# Page text

────

Facebook has closed hundreds of fake accounts linked to the Iranian exile group Mujahedin-e-Khalq Organization (MEK), a move that will be cheered in Tehran and raise questions about official US attitudes about the group under the new Joe Biden administration.
Over 300 accounts, pages and groups believed to be affiliated with the MEK, also known as MKO, were tagged by Facebook for egregious online behavior including disseminating misinformation to discredit the Iranian government.
Facebook ascertained that the majority of the accounts were operated from a single location in Albania and almost universally projected a favorable image of the otherwise historically infamous group some even liken to a cult.
Whether Facebook’s actions came at the request of the Biden administration is unclear, but any such move would be perceived as an olive branch in Tehran at a time the two sides dance around resuming the Joint Comprehensive Plan of Action (JCPOA) nuclear deal.
MEK, a former guerilla group established in 1965, enjoyed broad support among the foreign policy team of former US president Donald Trump, who scrapped the JCPOA and imposed new sanctions on Iran. Top Trump officials made open overtures to MEK, espousing its members as potential replacements to the incumbent Iranian government.

────

# Dataset extract
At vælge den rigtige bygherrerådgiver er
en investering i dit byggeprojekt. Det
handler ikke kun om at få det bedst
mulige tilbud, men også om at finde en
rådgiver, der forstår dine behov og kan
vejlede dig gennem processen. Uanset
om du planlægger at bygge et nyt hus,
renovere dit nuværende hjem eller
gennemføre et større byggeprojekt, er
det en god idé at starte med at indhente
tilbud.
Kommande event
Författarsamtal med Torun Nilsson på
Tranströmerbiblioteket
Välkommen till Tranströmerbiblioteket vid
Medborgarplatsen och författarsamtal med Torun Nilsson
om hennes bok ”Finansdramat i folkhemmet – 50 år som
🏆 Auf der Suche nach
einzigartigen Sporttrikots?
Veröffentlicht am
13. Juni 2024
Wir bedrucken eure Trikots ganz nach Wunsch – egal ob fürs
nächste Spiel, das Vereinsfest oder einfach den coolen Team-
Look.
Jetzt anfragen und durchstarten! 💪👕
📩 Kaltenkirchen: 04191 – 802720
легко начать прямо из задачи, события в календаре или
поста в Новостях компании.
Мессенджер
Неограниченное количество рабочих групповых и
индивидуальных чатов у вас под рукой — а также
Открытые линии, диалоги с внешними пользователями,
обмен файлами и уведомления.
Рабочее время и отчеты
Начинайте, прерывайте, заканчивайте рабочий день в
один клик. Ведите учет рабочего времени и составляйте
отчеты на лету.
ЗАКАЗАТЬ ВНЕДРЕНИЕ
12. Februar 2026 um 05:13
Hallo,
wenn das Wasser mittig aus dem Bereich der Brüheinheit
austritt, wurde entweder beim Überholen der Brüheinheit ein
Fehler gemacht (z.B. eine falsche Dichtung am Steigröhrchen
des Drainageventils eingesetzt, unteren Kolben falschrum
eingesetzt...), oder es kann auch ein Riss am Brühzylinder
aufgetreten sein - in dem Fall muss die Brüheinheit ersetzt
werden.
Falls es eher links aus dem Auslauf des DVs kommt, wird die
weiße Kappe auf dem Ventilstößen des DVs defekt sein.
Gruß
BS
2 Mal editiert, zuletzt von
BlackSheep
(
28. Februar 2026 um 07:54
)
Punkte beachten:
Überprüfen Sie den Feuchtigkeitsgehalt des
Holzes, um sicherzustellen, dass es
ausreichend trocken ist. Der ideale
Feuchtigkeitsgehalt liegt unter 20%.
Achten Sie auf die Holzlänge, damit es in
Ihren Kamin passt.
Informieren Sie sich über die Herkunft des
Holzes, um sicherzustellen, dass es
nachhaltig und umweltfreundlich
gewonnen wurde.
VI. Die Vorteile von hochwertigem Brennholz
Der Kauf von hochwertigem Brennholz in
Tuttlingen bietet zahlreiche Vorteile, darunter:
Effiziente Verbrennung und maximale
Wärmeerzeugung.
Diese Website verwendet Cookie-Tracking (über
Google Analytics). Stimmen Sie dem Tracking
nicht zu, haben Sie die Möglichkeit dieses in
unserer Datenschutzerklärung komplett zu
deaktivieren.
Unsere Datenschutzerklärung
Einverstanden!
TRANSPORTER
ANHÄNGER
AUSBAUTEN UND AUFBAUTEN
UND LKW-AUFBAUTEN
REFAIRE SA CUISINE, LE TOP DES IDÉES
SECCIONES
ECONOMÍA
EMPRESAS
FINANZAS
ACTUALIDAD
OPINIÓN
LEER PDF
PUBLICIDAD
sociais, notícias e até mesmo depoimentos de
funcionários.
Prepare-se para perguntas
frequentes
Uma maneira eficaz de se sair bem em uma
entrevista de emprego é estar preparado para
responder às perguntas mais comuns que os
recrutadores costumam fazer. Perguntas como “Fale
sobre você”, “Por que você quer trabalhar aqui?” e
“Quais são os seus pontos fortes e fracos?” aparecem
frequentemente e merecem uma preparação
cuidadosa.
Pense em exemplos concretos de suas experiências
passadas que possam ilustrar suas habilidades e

────

# Directions
Continue the article on Facebook closing accounts tied to the MEK, picking up after its last sentence. The items play no part in what follows.

# Response
Although the Trump administration never overtly stated that regime change was its goal for Iran, officials including then-national security advisor John Bolton and the president’s lawyer Rudy Giuliani had on different occasions extolled MEK as a symbol of freedom vis-à-vis Iran’s authoritarian, theocratic regime.
Trump’s was a generous portrayal. MEK is a political-militant organization whose ultimate aim is to overthrow the Iranian government. It was part of the popular movement that led to the 1979 revolution in Iran that brought the Islamic Republic to power, but quickly fell from grace and became disillusioned after its former leader, Massoud Rajavi, was blocked from standing as a candidate in the first post-revolution presidential election.
The most acrimonious episode between the MEK and the Islamic Republic occurred when the group allied with late Iraqi dictator Saddam Hussein after he invaded Iran in 1980 and took up arms against fellow Iranian citizens to overturn the then newly-born revolution. Working in cahoots with Saddam during the Iran-Iraq War painted the MEK as a treacherous, malign force in the eyes of many Iranians.
The official Iranian account is that the MEK has the blood of some 17,000 Iranians on its hands, including former President Mohammad-Ali Rajai and former Prime Minister Mohammad Javad Bahonar, whom it assassinated along with six other senior officials on August 30, 1981.
However, the MEK’s history of violence is not confined to aggression against Iranian citizens. The group subscribed to a fierce anti-American ideology in the 1970s and hit several American targets inside Iran in a string of bombings that hit the US information office, Pepsi Cola, PanAm and General Motors.
A State Department inquiry in 1992 found the MEK guilty of killing six American citizens, including three military officers and three men hired by Rockwell International, a manufacturing company that ceased its operations in 2001.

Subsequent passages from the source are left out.